The Malleable Space Pavilion is an experimental interactive structure made from a very simple kit of parts. Two tall gray support columns anchor the design, and 192 white horizontal elements, 96 per side, are mounted on tracks between them. In the default state, they form two opposing blocks with a narrow canyon between them, a calm, almost minimalist object sitting in a field that reads more like land art than a building you can enter.
Designer: Michael Jantzen
Every white element can slide in and out independently, letting visitors pull pieces to create steps, ledges, and overhangs. Jantzen describes configurations ranging from symmetrical simplicity to chaotic complexity, and the same hardware can read as a tunnel, a grotto, or a solid bar depending on how far the elements are extended. Space is literally carved out of the blocks in real time, turning a static object into a responsive spatial machine.
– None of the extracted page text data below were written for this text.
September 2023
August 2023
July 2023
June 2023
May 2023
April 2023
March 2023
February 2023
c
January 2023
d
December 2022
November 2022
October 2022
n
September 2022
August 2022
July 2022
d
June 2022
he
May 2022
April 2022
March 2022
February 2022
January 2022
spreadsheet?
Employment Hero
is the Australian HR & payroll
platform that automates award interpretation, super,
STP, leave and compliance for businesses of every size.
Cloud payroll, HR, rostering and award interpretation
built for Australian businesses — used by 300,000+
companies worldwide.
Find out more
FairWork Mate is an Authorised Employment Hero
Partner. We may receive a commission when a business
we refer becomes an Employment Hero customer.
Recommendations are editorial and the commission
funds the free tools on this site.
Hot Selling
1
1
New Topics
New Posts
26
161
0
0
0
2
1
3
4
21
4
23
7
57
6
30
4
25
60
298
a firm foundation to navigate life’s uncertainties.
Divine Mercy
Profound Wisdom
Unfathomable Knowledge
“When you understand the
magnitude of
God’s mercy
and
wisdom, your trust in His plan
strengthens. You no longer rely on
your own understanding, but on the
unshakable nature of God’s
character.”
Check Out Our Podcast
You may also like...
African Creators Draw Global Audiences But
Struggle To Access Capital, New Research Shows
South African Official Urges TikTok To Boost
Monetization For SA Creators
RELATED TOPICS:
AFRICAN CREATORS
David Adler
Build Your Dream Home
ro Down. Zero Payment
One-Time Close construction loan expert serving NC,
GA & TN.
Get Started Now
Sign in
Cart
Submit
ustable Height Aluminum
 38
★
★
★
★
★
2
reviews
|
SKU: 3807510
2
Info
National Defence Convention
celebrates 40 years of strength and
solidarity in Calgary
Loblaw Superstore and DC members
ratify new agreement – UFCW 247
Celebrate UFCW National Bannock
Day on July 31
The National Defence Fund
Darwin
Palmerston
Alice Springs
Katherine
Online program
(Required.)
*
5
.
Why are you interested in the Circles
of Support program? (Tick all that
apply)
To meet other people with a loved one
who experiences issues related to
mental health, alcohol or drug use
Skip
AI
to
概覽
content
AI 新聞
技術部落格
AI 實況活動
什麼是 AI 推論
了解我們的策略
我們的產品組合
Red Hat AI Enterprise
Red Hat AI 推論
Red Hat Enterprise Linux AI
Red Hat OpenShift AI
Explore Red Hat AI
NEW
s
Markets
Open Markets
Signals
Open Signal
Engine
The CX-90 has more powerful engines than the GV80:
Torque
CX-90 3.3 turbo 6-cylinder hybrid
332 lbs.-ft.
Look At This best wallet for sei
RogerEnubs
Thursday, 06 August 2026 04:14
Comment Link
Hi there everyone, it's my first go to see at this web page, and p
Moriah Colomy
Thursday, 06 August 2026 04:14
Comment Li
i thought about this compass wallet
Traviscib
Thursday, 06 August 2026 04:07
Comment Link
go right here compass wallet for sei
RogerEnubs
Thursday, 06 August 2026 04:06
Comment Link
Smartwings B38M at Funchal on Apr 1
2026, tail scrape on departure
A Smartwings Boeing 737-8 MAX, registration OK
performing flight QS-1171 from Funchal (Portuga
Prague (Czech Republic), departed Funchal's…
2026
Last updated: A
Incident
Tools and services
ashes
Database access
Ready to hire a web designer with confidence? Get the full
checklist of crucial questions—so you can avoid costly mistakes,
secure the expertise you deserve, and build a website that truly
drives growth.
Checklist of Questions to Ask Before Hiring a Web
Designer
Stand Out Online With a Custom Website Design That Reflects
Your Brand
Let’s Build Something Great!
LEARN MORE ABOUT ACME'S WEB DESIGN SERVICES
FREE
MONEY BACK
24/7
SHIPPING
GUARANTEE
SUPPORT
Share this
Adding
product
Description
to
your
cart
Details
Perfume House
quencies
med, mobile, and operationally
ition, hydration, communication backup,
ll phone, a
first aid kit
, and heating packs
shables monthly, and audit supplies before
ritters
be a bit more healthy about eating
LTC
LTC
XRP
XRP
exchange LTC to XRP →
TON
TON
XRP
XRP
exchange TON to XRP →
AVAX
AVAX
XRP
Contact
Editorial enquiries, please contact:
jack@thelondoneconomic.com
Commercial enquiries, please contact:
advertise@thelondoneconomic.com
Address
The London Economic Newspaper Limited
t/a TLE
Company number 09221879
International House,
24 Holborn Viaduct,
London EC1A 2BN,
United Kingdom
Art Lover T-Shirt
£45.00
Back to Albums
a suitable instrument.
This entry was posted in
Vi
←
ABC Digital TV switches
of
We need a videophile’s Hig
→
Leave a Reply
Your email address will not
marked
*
One moment, you walk into a symmetrical canyon with terraced walls and a rectangular skylight, the next you find yourself in a jagged, pixelated chamber where light leaks through irregular gaps. The elements double as benches and low roofs, so you can pull out a seat or shade with the same gesture. The pavilion becomes a place to sit, play, and experiment rather than just pass through, with every configuration suggesting new ways to occupy the same footprint.
Pushing and pulling the elements is performative; visitors become visible agents of change. The stepped profiles feel like editing a low-resolution 3D model, but at a human scale and with your hands instead of a mouse. The pavilion records those actions as a temporary composition, so every group leaves behind a different spatial drawing until someone else comes along and rewrites it, turning the structure into a constantly evolving collaboration between architect and occupants.
Jantzen believes that a more advanced architecture is one that can be changed in time, and this pavilion sits within his series of transformable structures. Questions remain about full-scale mechanics, durability, and accessibility, but the value here is conceptual clarity. The project makes adaptability tangible and playful, turning a big conversation about flexible buildings into something you can push, pull, and sit on, rather than leaving it abstract and theoretical.
The Malleable Space Pavilion treats architecture less like a finished sculpture and more like an instrument waiting to be played. Instead of a single author deciding what the space should be, every visitor gets to compose their own version for a while. For a design culture used to talking about responsive environments in abstract terms, there is something refreshing about a pavilion that simply hands you the handles and lets you reshape it yourself, making change the default rather than the exception.